The case of Hirichand v Hirichand has caused uproar within the contentious probate sector. The case had the potential to turn everything upside down when it came to no win no fee agreements and a claimant’s ability to recover the success fee charged under such agreements from the defendant.
We have waited almost one year for the judgment to be passed down from the Supreme Court, with it being issued in December 2024, some 11 months after the Supreme Court hearing in January 2024.
The history of the Hirichand case
Prior to the Supreme Court hearing, the matter had initially been heard in the High Court where the claimant was successful in her claim. Following the death of her father, she sought to bring a claim against his estate. She had been estranged from her parents for some time and so was not due to inherit anything from her father’s estate upon his passing, with her mother being the sole beneficiary. Due to the claimant’s health issues and financial struggles, the court awarded her a sum from the estate.
In addition to monies from the estate she was also awarded a sum towards the success fee charged by her solicitor under the no win no fee agreement/conditional fee agreement (CFA) that she had instructed them under.
Whilst a successful claimant can generally pursue recovery of their costs, at least in part, they cannot generally pursue contribution towards the success fee due to their solicitor under a CFA as this is considered to be an agreement between the client and solicitor and no one else. Before this case, the claimant was expected to settle the success fee from the monies awarded to them. However, in this case, the Judge considered the CFA success fee as a debt and so allowed a sum towards the success fee in addition to the original sum awarded.
The defendant appealed the Judge’s decision, and the case was later heard in the Court of Appeal in October 2021 where the judgment was upheld. Remaining dissatisfied with the outcome, the defendant appealed again and the case was heard in the Supreme Court.
The judgment
After being heard in January 2024, the December 2024 judgment details that the Supreme Court has overturned the decision of the High Court and the Court of Appeal.
The Supreme Court ruled that a claimant’s success fee under a CFA should not be considered a part of the Inheritance Act claim meaning the claimant will remain liable for settling this sum with their solicitor from their awarded monies. The court provided emphasis on the point that whilst the objective of these claims was to provide the claimant with monies to meet their financial need, litigation costs – including success fees – should not be considered to be a financial need.
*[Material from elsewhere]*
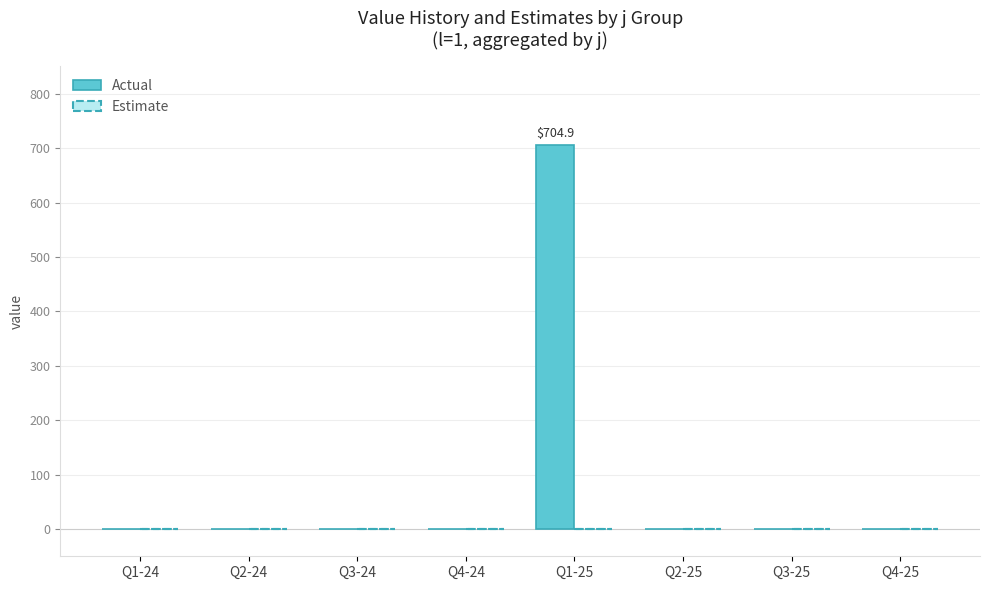

Which category has the highest value across all series?

Q1-25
Whilst this does essentially leave claimant’s in the same position that they had been in previously, with regards to recovering their success fee from the other side, there had been a period of hope that this may change and so the judgment has been disappointing in some ways.
Consequences of the judgment
The Supreme Court declaring that a success fee cannot be considered a debt, and therein cannot be recovered from the other side in addition to the sum awarded from the estate, does mean that claimants will need to carefully consider their claims before bringing them, including considerations relating to funding methods.
A claimant will retain the liability of settling the success fee, therein weakening the position of the claimant and seemingly strengthening that of the defendant. Had the Supreme Court declared that the success fee could be recovered in addition to the settlement sum, then this would have negatively impacted the defending estate as it would have resulted in additional funds being drawn from the estate meaning that the estate would need to consider this risk from an early stage.
But now, claimants will need to carefully consider whether entering into a CFA is the right decision for them as they will be required to settle the success fee from the monies awarded to them. In some cases, the cost of litigation, and therein the additional cost of the success fee, may deem the cost disproportionate to the potential award from the estate. This can therefore limit access to justice for some claimants who cannot privately fund their claims.
It is possible that the court’s will see a decrease in Inheritance Act claims.
Conclusion
Claims under the Inheritance (Provision for Family and Dependants) Act 1975 seek to provide claimants with reasonable financial provision from the estate. The sums awarded are often carefully calculated to ensure they meet their needs – nothing more and nothing less – and so the deduction of a success fee can sometimes impact the suitability of the sum awarded as it results in the lesser sum being issued to the claimant once the issue of costs has been settled.
The consideration of the success fee as a debt of the claimant – and therein as something that should be settled as part of the claim - appeared logical as it allowed the claimant to retain the full sum awarded to them. Many viewed this approach as a more just approach to bringing such claims whilst others criticised it as being too biased towards claimant weighted litigation. Regardless, the judgment has finally been passed down and it will undoubtedly be discussed for years to come.